Conclusions and recommendations

  • The selection and design of critical limits, qualitative critical values, and attendant policies should be evidence-based. The WorldWide Web presents collective groups of medical professionals with a unique opportunity to proactively contribute to a publicly shared knowledge base by posting their hospital documents and then extracting from the web “colligative” properties that harmonize the practice of urgent critical test result notifications.
  • The key is  getting adequate numbers of postings on the web and achieving fairly even geographic representation of states throughout the nation and of countries globally, so that researchers can sample from various sets of raw data without bias error-free, and also be assured of an immediately adequate response rate, which is more or less automatic if access is freely available and enough primary documents are available. Indeed, the primary documents should be collected, that is, extracted from websites, to avoid transcription errors and flaws resulting from truncation as described above.
  • With such a knowledge base resource, we will be able to answer important questions, such as whether there has been “drift” in quantitative critical limits since the first national surveys were conducted 25 years ago, why so many critical values are now listed, whether they are necessary, and which critical values reflect the “core” essential ones for patient survival.
  • Additional questions include, but are not limited to, the following: Has that core been altered by the implementation of POCT? Can practice be more impactful for outcomes? How can inconsistencies be eliminated to restore original purpose, treating life-threatening conditions immediately upon their detection? This call to action for a freely shared web knowledge base and global harmonization seeks and suggests the means to facilitate high quality patient-focused decision making at the speed of life.

Disclaimer

The results presented in this article are preliminary, subject to change upon gathering of more data during this new e-round of national surveys, and likewise, interpretations are tentative. The small sample for POCT may not be representative of the larger population who use POC critical limits, and here, only INR is reported, while actually other POC instrument analytes, such as glucose, potassium, and troponin I, were posted in the lists we gathered online—so beware this new facet of the standard of care!

References

  1. Kost GJ. Critical limits for urgent clinician notification at US medical
    centers.

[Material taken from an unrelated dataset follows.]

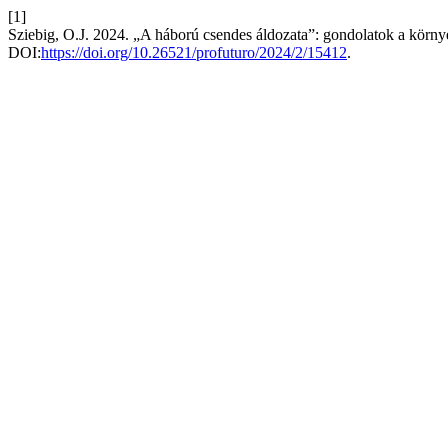
[1]
Sziebig, O.J. 2024. „A háború csendes áldozata”: gondolatok a környe
DOI:
https://doi.org/10.26521/profuturo/2024/2/15412
.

Journal of the American Medical Association. 1990;263:704-707.
  2. Kost GJ. Critical limits for emergency clinician notification at United States children’s hospitals. Pediatrics. 1991;88:597-603.
  3. Kost, G.J. The significance of ionized calcium in cardiac and critical care:  Availability and critical limits at US medical centers and children’s hospitals. Archives of Pathology and Laboratory Medicine. 1993;117:890-896.
  4. The Joint Commission. National Patient Safety Goals Effective January 1, 2015. http://www.jointcommission.org/assets/1/6/2015_NPSG_LAB.pdf [Accessed September 20, 2015.]
  5. Kost GJ, Ferguson, Kost LE. Principles of point of care culture, the spatial care path, and enabling community and global resilience. Journal of the International Federation of Clinical Chemistry. 2014;25:4-23.

Gerald J. Kost, MD, PhD, MS, FACB, serves as Founding Director of the Point-of-Care Testing Center for Teaching and Research (POCT•CTR) and as Emeritus Faculty in the School of Medicine, UC Davis. He is also founder of Knowledge Optimization in Davis, CA.